How an automorphism of vertices stabilizes edges ?
There are some permutations which acts on vertices and edges at the same time. For example, 
$\pi=(24)$(an automorphism) permutes or switches vertex $2,4$ also moves edges $a,b,c,d$($a$ switches with $b, c$ switches the place with $d$) and fixes(stabilizes) vertex $5$ and edge $e$.

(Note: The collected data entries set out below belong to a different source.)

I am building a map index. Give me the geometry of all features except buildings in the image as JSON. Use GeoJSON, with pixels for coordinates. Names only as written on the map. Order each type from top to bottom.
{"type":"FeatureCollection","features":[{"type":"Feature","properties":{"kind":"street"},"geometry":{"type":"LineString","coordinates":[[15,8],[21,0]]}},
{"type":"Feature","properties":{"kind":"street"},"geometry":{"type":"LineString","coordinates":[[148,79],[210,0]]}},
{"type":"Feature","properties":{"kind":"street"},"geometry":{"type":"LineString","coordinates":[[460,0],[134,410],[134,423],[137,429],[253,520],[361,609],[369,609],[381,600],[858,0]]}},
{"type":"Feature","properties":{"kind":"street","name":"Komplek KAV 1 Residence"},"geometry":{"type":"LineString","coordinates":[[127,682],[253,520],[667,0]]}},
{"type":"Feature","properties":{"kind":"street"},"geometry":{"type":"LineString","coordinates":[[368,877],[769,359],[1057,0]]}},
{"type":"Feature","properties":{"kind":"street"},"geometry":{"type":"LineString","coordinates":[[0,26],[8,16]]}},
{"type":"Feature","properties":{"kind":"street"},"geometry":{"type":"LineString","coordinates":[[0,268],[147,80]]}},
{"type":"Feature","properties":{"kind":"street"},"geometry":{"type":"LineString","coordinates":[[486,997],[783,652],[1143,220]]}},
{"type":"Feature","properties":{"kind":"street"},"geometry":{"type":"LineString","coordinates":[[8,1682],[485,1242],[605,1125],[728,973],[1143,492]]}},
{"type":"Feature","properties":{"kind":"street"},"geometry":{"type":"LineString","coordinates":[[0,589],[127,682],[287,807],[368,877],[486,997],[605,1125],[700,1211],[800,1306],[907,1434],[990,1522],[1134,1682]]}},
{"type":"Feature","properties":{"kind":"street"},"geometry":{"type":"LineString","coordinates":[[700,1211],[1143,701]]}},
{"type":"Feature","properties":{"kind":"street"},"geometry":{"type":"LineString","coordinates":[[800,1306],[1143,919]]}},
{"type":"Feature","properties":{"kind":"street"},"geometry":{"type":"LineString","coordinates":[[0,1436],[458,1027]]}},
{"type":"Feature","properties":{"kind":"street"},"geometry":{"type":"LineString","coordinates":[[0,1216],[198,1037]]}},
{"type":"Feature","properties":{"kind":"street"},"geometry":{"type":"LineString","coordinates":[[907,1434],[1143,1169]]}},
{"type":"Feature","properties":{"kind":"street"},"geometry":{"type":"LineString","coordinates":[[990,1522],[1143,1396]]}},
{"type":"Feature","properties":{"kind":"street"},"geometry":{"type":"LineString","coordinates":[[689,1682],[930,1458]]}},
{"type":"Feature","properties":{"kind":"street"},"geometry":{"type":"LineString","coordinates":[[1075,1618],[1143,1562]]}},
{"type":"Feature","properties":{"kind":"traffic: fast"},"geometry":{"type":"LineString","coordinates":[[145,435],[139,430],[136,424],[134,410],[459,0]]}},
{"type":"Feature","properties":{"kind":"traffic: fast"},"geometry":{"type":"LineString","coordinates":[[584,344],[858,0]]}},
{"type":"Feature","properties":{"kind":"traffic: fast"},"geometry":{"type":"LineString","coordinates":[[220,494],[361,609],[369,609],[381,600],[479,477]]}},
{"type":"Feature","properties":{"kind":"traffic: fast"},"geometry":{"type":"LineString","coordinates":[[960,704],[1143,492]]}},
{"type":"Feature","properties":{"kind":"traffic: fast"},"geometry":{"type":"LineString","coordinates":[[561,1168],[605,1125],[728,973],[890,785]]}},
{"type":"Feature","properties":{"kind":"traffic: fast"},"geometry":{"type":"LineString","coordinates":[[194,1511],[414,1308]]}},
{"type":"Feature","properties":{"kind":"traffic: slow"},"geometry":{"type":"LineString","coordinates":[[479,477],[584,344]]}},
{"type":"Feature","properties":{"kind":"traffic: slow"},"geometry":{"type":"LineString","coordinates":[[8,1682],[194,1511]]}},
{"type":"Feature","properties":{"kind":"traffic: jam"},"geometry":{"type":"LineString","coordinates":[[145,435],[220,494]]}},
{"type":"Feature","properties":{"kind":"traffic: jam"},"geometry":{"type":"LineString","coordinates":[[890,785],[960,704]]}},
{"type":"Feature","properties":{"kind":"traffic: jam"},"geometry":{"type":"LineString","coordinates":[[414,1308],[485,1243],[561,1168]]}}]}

But for $X \setminus\{ 5 \}$, which is a cyclic graph $C_4$, there is no automorphism that fixes(stabilizes) any edge(right?). If that is the case, then how an automorphism of vertices stabilizes edges ?
Context :-
From Lecture 2, Algebra and Computation by V. Arvind, (page3), it is given -
The Problem Statement: $H \leq S_n$, given by a small generating set. Also given is a subset $\Delta \subset [n]$. Find the stabilizer of $\Delta$ in $H$, defined as $stab_\Delta(H) = \{\pi \in H : \Delta^{\pi} = \Delta \}$ Though this >problem has nothing to do with graphs directly, graph isomorphism reduces to this problem (which we shall call Set-Stab).
Theorem 3. Graph-Iso $\leq_P$ Set-Stab
Proof. By our earlier theorem, it is enough to show that Graph-Aut reduces to Set-Stab. One simply needs to note that an automorphism can be thought of as acting on the edges as well. Given a graph $G = (V,E)$, a permutation of the vertices induces a permutation of the edges. Hence,
$\phi : Sym(v) \mapsto Sym({{V}\choose{2}})$ is injective.
Thus, all we need to do is find the set of elements in $Sym(V )$ that stabilizes $E$. Taking the set H to be $ \phi (Sym(V )) \subset Sym({{V}\choose{2}})$ and $\Delta = E \subset [{{V}\choose{2}}]$, the automorphism group is precisely $stab_{\Delta}(H)$.
Also $H \leq Sym({{V}\choose{2}})$ which has a "relation" with $Sym(v) $ (according to $\phi$ ). This relationship is "injective", i.e. for each element of $H$ there is only one element in $Sym(v)$. But, $\phi$ is not "surjective (onto)" .
How the automorphism group is precisely $stab_{\Delta}(H)$?
I have asked a question on the same lecture note which might be relevant to mention . Note that the proof started by saying "By our earlier theorem,", I asked about theorem in that question.
Edit: $\Delta$ is a subset of vertex set= $[n]$.
For a simple graph, an automorphism is defined as a permutation of the vertices that preserves adjacency; this induces a permutation of the edges. So in the example you give, there is exactly one nontrivial automorphism of the graph given by $(2 \ 4)$, it induces the permutation $(a \ b)(c \ d)$ on edges so the edge labelled $e$ is stabilized.
If you remove vertex $5$, you have a graph $C_{4}$ with automorphism group $G \simeq D_{4}$ (the dihedral group, which has order 8). You do have nontrivial automorphisms stabilizing edges; for example, the map $(1\ 2)(3 \ 4)$ induces the permutation $(b\ c)$ on edges and stabilizes both $a$ and $d$.
The automorphism group $\mathrm{Aut}(X) \leq \mathrm{Sym}(v)$ and is also isomorphic to some subgroup of $\mathrm{Sym}( {v \choose 2})$; the best way to view ${v \choose 2}$ in this context is as the collection of 2-element subsets from $[v]$, then instead of $\mathrm{Sym}({v \choose 2})$ you can just work in $\mathrm{Sym}(v)$ and consider the action it induces on the 2-element subsets. The edges $E$ of the graph should also be viewed as 2-sets of vertices, so that $E \subseteq {v \choose 2}$; this set $E$ is what they mean by $\Delta$.
A permutation $\tau \in \mathrm{Sym}(v)$ is in $\mathrm{Aut}(X)$ if and only if it preserves adjacencies, that is, if and only if it stabilizes the set of edges; this is what the mean by $\tau \in \mathrm{Stab}_{\Delta}(H)$. Note that they take $H = \phi(\mathrm{Sym}(v)) \subset \mathrm{Sym}({v \choose 2})$; if you view ${v \choose 2}$ as the collection of $2$-sets as I mentioned, you can think of $H = \mathrm{Sym}(v)$.